Los ingleses nunca volvieron, ni a Cartagena ni a importunar los puertos del Caribe, que siguieron siendo hispanos hasta que decidieron ser hispanoamericanos.

La humillación fue tal que el rey Jorge II prohibió hablar de la batalla y que se escribiesen relatos sobre ella. A Vernon no se le pidieron responsabilidades y a su muerte fue enterrado con honores en la abadí­a de Westminster.

Estatua de Blas de Lezo en los Jardines del Descubrimiento de la plaza madrileña de Colón.

Blas de Lezo corrió suerte diferente. Unas fuentes afirman que por las heridas sufridas y otras que por las enfermedades transmitidas tras la matanza, el caso es que en septiembre de 1741 muere en Cartagena de Indias sin recibir sepultura conocida.

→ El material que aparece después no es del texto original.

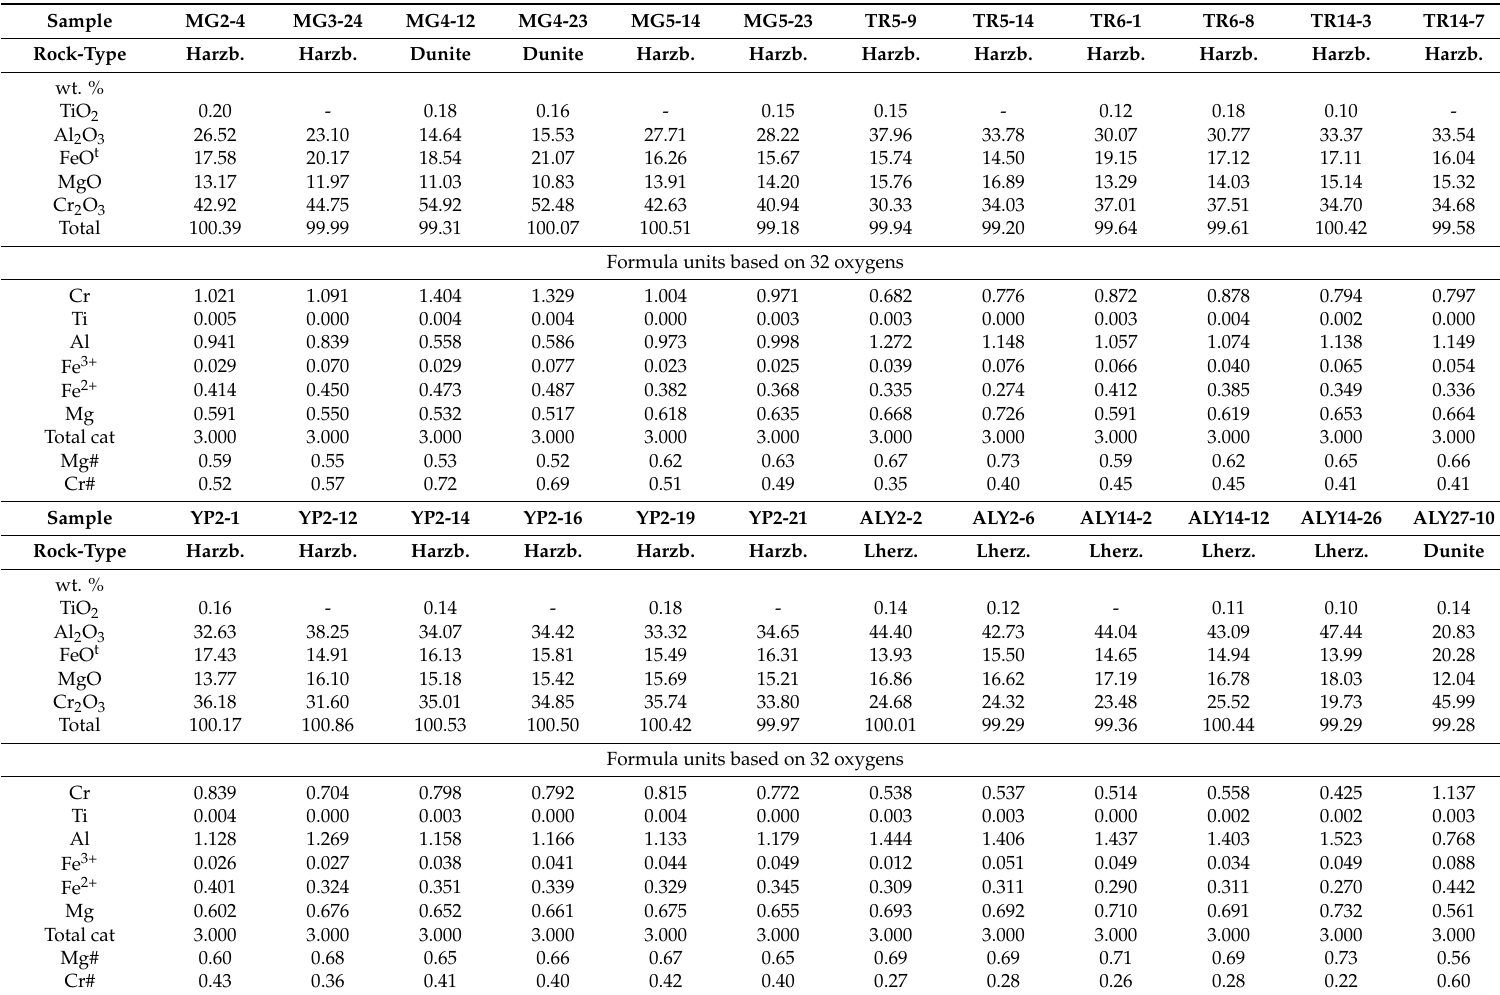
Table 1. Representative electron microanalyses (wt.%) and atomic proportions of Cr-spinels from peridotites of Megaplatanos (MG), Tragana (TR), Ypato (YP) and Alyki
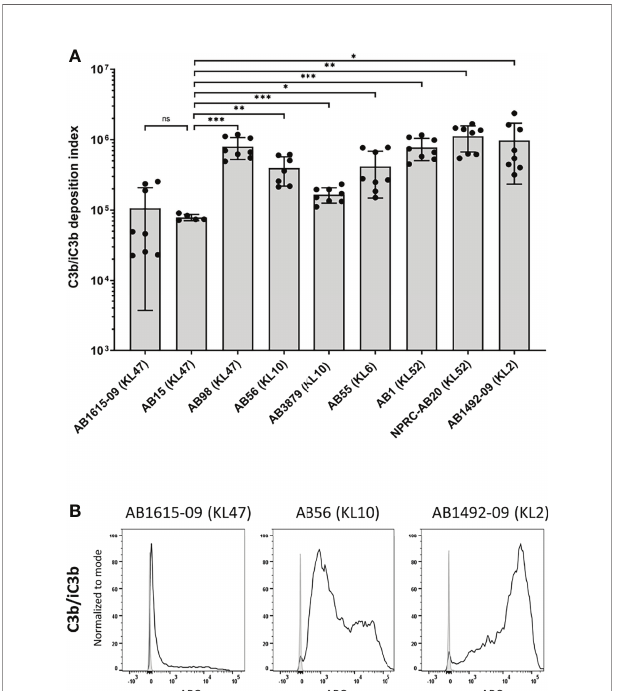
FIGURE 3 | Complement component C3b/iC3b deposition on the surface of clinical A. baumannii isolates. 10 6 CFU of bacteria was incubated with 25% normal human sera followed by incubation with the mouse monoclonal antibody 6C9 (Millipore) and detected using an anti-mouse IgG conjugated to allophycocyanin (APC) (Jackson Immunoresearch) (A) Bar graph showing the C3b deposition index computed by multiplying the percentage of bacteria staining positive for C3b/iC3b deposition and the median fl uorescent intensity of the positive population (%Pos*MFI). (B) Representative histograms showing the deposition of C3b/iC3b on 1x10 6 CFU of the three A. baumannii isolates. Each graph shows a grey histogram that represents bacteria labelled with primary and secondary antibody only and black solid line represent bacteria incubated with normal human sera. Bars represent mean values for each strain and the error bars indicate standard deviations (SDs) (n=8). T-test was used for statistical analysis *: p-value < 0.05, **: p-value < 0.01, ***: p-value < 0.001, ns: p-value > 0.05. Pooled data from three independent experiments is shown.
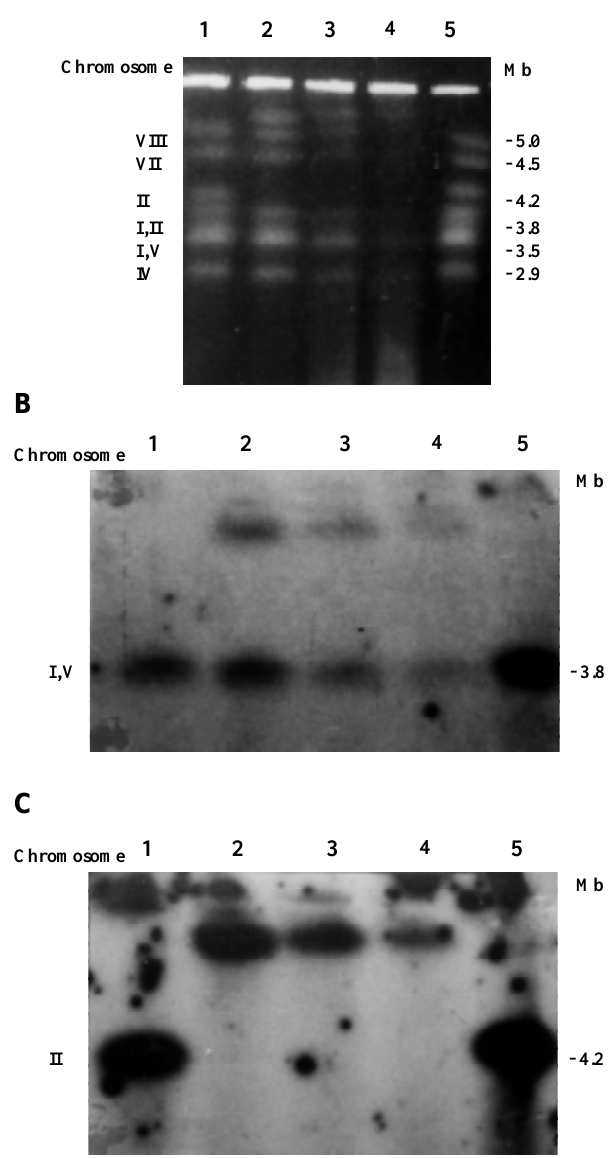
Figure 1 - Separation of Aspergillus nidulans intact chromosomal DNA on a CHEF gel (1A). The DNA was isolated from AM (lane 1), strain A (lane 2), strain B (lane 3), strain V17 (lane 4) and strain paba A1 (lane 5). B and C, the same DNA samples probed with the labeled genes uap A and w A,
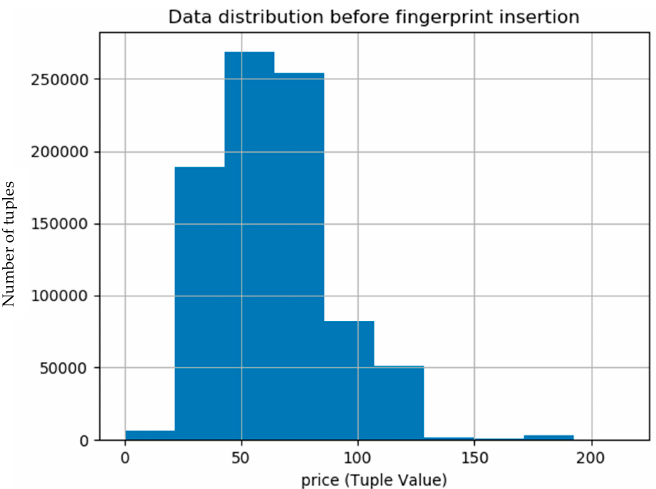
Figure 9. Histogram showing the distribution of original data.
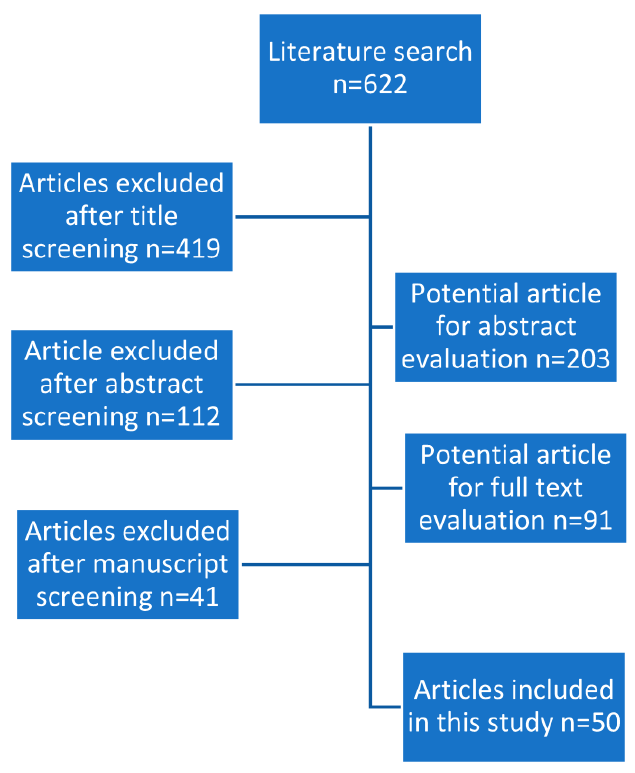
Figure 1. PRISMA flowchart of study selection.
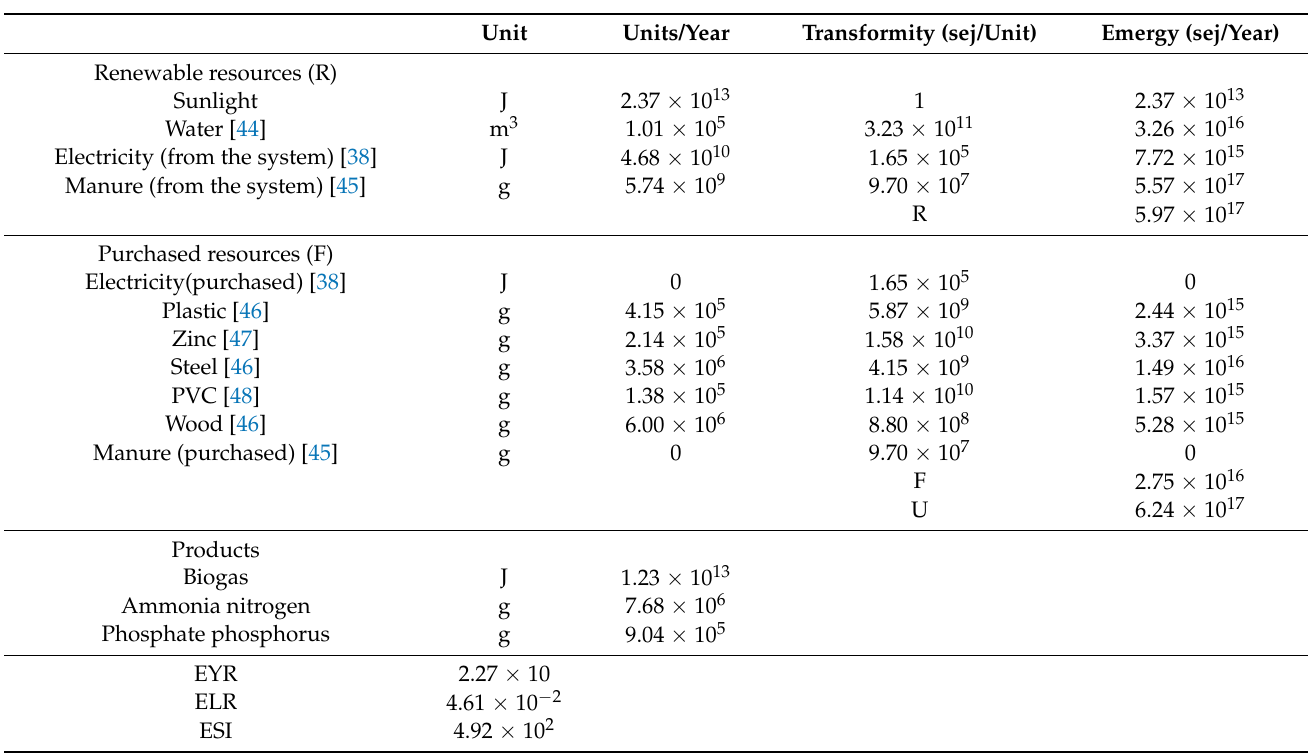
Table 3. Emergy calculation of biogas subsystem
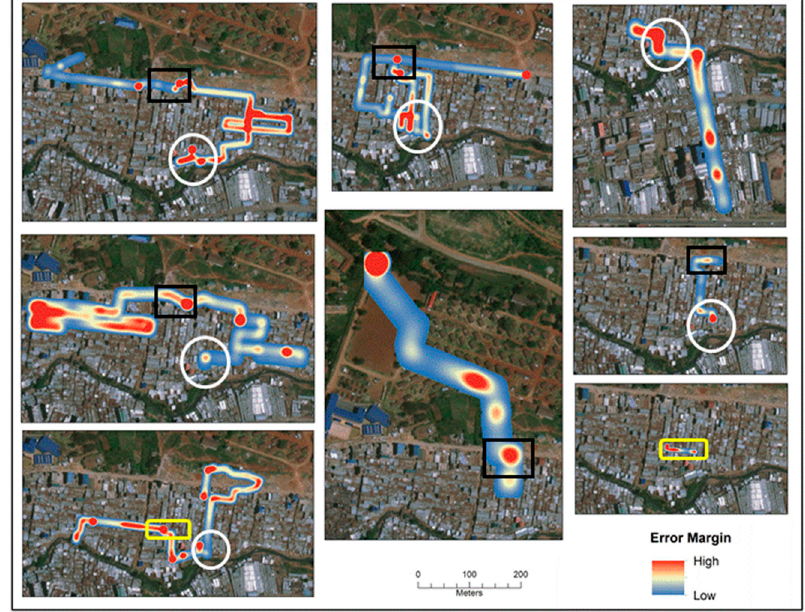
Figure 7 . Visualized error between actual and corrected coordinate paths for eight SV routes. The three shapes show the same location on the different maps.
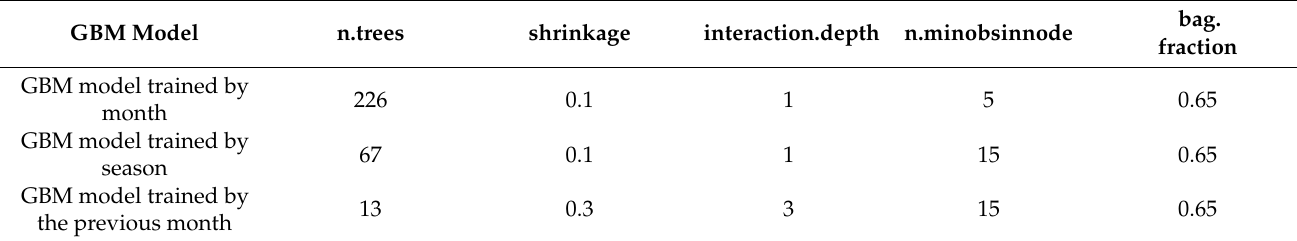
Table 5. Hyperparameters of the GBM model.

En un alarde tí­pico de ingratitud que tantas veces habremos visto, España le olvidó.

La derrota en Cartagena de Indias es un acontecimiento silenciado en la historia inglesa y desde luego desconocido para una gran mayorí­a de españoles a pesar de su trascendencia. ¿Qué hubiera ocurrido en Hispanoamérica con una dominación británica?.

Inglaterra no volvió a amenazar seriamente al Imperio español, que subsistió todaví­a un siglo más. España, en cambio, contribuyó años más tarde a la desintegración de las colonias inglesas en América del norte, cuestión también poco difundida (otro dí­a hablaremos de otro gran personaje, Bernardo de Gálvez.

La Historia está llena de verdades a medias cuando no de mentiras o interesadas omisiones. Como en la historiografí­a de cualquier paí­s, la anglosajona ha tenido eficaces propagandistas aún a costa de la veracidad y, en tal sentido, resulta llamativo que esta derrota no aparezca apenas reflejada en un paí­s apasionado por la historia marí­tima. Y entre nosotros sucede a veces justo lo contrario, hemos padecido demasiadas veces una mentalidad derrotista, como si nuestro pasado fuera motivo de vergüenza.

Casi nunca España supo mostrar gratitud hacia los heroes que mejor la sirvieron. Por eso merece la pena rescatar del olvido a figuras como D. Blas de Lezo y Olavarrieta.